The UM researchers wanted to know why. They began by examining the Omicron variant’s mutation distribution, its evolutionary relationship to previous COVID-19 variants, and the structural impact of its mutations on antibody binding. They then analyzed protein sequences of Omicron variant samples collected from around the world.

“We know that viruses evolve over time and acquire mutations, so when we first heard of the new Omicron variant, we wanted to identify the mutations specific to this variant,” said Kamlendra Singh, PhD, Associate Research Professor, Department of Veterinary Pathobiology at UM’s College of Veterinary Medicine (CVM), in a UM press release.

The UM scientists published their findings in the Journal of Autoimmunity, titled, “Omicron SARS-CoV-2 Variant: Unique Features and Their Impact on Pre-existing Antibodies.”

Kamlendra Singh, PhD
Kamlendra Singh, PhD (above), an associate research professor in the Department of Veterinary Pathobiology at UM’s College of Veterinary Medicine, led the team that identified 46 mutations of the SARS-CoV-2 Omicron variant. “I went to India last April and I got infected by the Delta variant. So, it then became personal to me,” he told NBC affiliate KOMU. The UM team hopes their findings lead to improvements in existing COVID-19 antivirals and clinical laboratory tests. (Photo copyright: University of Missouri.)

• Record extracts:
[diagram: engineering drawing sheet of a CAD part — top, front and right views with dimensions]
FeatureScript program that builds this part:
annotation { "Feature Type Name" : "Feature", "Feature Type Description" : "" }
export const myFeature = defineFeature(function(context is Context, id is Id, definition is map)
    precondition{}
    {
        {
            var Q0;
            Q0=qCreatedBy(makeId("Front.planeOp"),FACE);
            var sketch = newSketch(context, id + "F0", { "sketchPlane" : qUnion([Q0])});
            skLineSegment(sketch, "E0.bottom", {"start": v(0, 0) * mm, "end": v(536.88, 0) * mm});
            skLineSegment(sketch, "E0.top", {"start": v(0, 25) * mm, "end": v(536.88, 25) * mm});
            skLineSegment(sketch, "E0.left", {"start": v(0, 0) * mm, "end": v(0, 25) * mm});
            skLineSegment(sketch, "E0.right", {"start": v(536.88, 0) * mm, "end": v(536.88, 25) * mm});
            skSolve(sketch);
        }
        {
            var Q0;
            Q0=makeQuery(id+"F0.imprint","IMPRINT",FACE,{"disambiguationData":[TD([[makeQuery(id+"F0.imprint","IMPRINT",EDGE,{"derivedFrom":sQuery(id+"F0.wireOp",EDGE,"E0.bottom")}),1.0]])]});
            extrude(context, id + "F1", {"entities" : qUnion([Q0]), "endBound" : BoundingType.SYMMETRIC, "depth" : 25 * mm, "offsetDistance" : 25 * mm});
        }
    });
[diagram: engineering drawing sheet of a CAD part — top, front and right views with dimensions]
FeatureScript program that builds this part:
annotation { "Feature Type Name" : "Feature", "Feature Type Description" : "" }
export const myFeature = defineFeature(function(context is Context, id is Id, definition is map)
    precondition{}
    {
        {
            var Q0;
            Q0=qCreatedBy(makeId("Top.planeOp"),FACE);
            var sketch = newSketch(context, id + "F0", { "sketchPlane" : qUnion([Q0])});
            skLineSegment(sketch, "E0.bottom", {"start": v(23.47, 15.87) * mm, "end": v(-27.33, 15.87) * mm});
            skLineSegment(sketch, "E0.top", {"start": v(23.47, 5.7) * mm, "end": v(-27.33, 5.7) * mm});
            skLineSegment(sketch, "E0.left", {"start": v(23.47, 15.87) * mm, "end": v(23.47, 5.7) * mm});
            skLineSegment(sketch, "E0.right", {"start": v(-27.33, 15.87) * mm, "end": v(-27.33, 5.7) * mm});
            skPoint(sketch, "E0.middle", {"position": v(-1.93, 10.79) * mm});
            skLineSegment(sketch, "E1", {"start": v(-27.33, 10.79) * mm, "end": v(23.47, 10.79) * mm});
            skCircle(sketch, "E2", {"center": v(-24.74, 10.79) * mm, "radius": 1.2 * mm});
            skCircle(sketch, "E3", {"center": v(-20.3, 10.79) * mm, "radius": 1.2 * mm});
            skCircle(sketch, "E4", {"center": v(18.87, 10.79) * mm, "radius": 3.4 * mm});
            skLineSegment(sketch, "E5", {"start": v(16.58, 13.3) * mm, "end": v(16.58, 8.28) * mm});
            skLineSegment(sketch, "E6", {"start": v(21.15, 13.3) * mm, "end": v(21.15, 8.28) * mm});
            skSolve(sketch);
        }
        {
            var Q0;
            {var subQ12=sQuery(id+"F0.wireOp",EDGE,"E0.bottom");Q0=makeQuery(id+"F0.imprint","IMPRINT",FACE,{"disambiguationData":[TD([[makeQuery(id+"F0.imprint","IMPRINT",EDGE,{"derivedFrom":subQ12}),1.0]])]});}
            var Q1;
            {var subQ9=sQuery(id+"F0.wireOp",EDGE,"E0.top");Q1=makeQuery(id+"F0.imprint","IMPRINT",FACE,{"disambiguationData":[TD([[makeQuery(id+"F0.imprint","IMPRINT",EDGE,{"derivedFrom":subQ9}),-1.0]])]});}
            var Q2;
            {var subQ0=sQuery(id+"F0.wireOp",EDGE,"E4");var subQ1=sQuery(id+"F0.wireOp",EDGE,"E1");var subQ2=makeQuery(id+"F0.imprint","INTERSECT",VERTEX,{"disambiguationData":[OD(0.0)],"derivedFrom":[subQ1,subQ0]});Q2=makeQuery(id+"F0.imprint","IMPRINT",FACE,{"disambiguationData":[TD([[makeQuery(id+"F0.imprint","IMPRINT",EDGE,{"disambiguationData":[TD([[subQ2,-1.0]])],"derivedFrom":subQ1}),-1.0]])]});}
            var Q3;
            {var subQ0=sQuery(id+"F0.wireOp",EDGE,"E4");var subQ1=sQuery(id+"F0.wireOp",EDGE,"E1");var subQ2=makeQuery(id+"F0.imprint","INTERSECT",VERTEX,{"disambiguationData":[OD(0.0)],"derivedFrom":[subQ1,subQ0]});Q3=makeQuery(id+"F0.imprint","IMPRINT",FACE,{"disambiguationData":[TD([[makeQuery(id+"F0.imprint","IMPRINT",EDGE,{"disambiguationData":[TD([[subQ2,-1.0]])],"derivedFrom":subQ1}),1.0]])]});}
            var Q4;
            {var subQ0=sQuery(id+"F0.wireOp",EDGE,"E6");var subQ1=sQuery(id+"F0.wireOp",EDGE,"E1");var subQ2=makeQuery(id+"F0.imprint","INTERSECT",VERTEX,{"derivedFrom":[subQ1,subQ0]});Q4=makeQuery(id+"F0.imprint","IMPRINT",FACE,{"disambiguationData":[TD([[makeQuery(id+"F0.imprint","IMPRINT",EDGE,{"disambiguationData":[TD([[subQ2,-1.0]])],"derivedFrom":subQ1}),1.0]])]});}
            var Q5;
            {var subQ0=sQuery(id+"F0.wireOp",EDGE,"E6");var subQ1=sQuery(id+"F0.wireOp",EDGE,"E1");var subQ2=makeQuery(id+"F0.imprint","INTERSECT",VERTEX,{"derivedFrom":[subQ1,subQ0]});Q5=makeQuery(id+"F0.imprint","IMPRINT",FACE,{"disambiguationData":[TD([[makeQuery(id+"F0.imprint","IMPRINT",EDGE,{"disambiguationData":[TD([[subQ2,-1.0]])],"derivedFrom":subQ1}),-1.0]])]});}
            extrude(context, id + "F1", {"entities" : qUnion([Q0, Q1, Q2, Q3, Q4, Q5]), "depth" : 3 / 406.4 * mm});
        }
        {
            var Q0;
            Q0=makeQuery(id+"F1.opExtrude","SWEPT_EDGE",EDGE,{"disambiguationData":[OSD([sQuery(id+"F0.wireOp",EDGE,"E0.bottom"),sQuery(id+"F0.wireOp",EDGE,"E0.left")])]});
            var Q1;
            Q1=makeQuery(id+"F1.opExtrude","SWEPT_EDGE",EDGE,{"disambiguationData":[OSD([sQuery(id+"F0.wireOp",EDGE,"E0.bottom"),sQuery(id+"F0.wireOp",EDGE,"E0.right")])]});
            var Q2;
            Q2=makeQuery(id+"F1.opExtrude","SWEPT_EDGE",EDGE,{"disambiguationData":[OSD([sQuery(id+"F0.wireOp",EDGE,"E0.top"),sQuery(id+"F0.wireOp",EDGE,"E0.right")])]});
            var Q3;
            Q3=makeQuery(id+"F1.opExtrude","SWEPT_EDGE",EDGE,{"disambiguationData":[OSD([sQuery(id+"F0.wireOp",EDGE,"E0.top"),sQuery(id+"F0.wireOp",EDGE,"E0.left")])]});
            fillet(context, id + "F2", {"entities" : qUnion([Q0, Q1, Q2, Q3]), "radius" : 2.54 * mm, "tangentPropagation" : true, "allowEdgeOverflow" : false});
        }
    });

• Exercises:
1. According to the text on the Omicron variant, why did the researchers want to identify the mutations specific to Omicron when they first heard of it? Answer in one to three sentences.
2. In the text on the Omicron variant, how many mutations of the SARS-CoV-2 Omicron variant did the team led by Kamlendra Singh identify?

• Your written answers:
1. They knew that viruses evolve over time and acquire mutations. So when they first heard of the new Omicron variant, they wanted to identify the mutations specific to it.

2. 46 mutations.